We let another week, or two, or more pass before the second reading. The decisions can get really tough at this stage. Are the story’s flaws fatal for us, or can they be fixed with edits? Should we ask for a rewrite (always fraught)? Am I reading this story fairly, or is my bias against, say, unicorns clouding my vision? What does the author intend in this section–do we agree with that intent, and can we bring it out more clearly? Do we still love the story after some time away, or was it forgettable? Even if it’s completely awesome, is it Shimmery? Occasionally, we’ll consult outside readers for their opinion on a technical matter or a style issue. Staff members comment on the stories, and Elise and I discuss them offline, sometimes at great length. Each story’s such a unique and personal thing, and we each have our own unique and personal takes on it

The decisions are very rarely clear or easy. They take time. Yeah, there’s some procrastination and avoidance at this stage — but it also just takes time. Elise tells me the longest wait within recent memory was about three months (which I think is shamefully long); our fastest was turned around within a week. (It is at this stage that sim sub withdrawal notices are problematic, especially since we do not accept sim subs.) We put a lot of careful thought into stories at this stage; we’re not just eating cake and watching Ru Paul’s Drag Race while your story languishes forgotten. I promise.

Will the decisions get easier now that we’re paying pro rates? It’s too early to say. Maybe there will be more obvious Yes stories; or maybe the decisions will get even harder when there are even more good stories to choose from, and the stakes are higher.

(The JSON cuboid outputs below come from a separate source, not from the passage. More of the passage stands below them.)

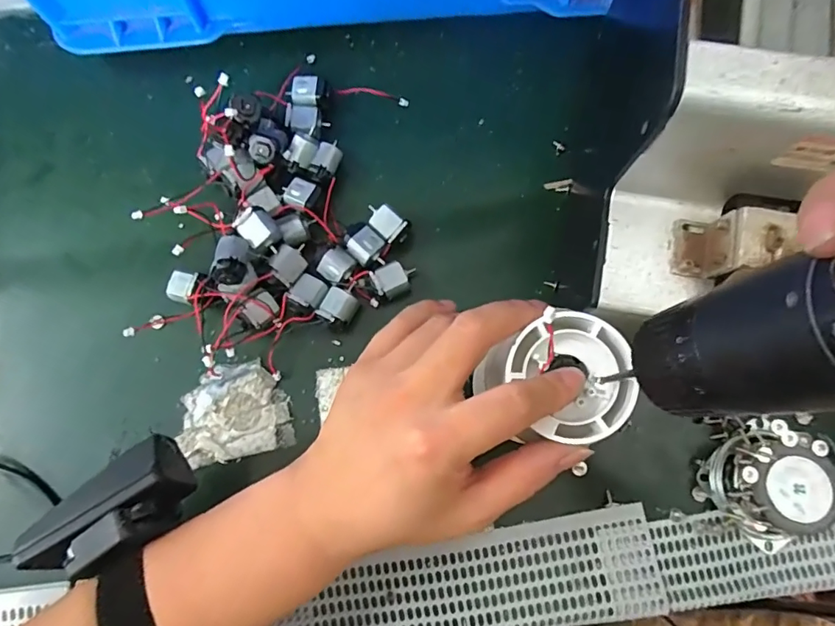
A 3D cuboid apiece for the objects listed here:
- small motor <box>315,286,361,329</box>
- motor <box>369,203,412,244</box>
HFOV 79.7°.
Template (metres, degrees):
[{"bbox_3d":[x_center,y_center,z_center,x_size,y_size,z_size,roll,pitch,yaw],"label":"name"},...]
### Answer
[{"bbox_3d":[-0.045,-0.003,0.288,0.019,0.013,0.025,23,78,7],"label":"small motor"},{"bbox_3d":[-0.018,-0.053,0.297,0.028,0.016,0.016,40,80,11],"label":"motor"}]

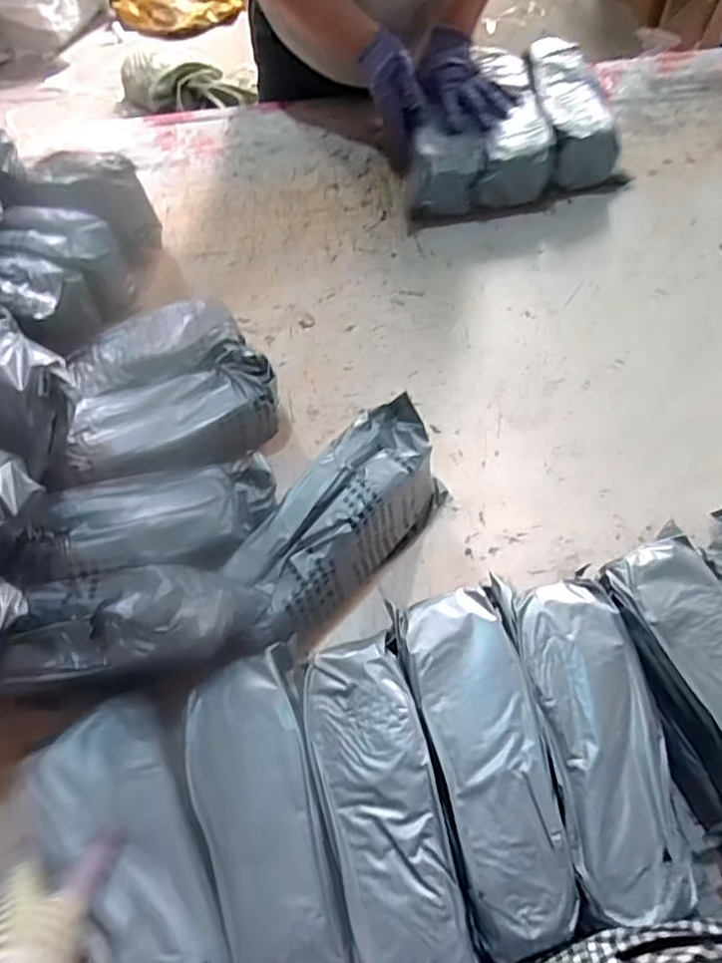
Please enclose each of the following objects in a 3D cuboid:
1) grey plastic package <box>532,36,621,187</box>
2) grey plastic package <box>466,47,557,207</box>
[{"bbox_3d":[0.301,-0.550,0.919,0.099,0.087,0.269,-9,62,-3],"label":"grey plastic package"},{"bbox_3d":[0.208,-0.528,0.915,0.106,0.093,0.268,-4,62,-1],"label":"grey plastic package"}]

It’s easy for me to look at other editors and assume they all have the gift of instant clarity and make decisions faster than a speeding bullet, without any doubts or missteps. It’s easy to hear the chorus of voices that say UR DOIN IT RONG.  It’s the same trap I fall into as a writer, when I begin to believe that all other writers are constantly inspired and motivated and disciplined, and I’m the only one playing Plants vs Zombies instead of writing. It’s the trap of comparing my insides to everyone else’s outsides.

Publishing constantly teaches me to trust myself. This is my process. This is how I fall in love with Shimmer stories: slowly and carefully and deliberately. And that’s just fine.

To summarize:

Within 1 to 3 weeks, you should get a rejection or a hold notice. If it gets to be four weeks, by all means query; it is most likely that either your submission or our response went astray.

If you get a hold notice, you may get a rejection within 1 to 2 weeks. If it’s longer than that, your story is under very serious consideration, and you should hear one way or another within a few more weeks.


5 thoughts on “How Shimmer Falls in Love With Fiction”

  1. No, you’re not the only person playing Plants v Zombies instead of writing, that game is hilarious. Happens to everyone, that or one of those weird Diner Dash variations gets you…

  2. This was great to read. Also, I can’t stop playing Borderlands 2. I fret whenever a new video game comes out, becasue at that instant I KNOW I’m not gonna’ be writing as much as I should!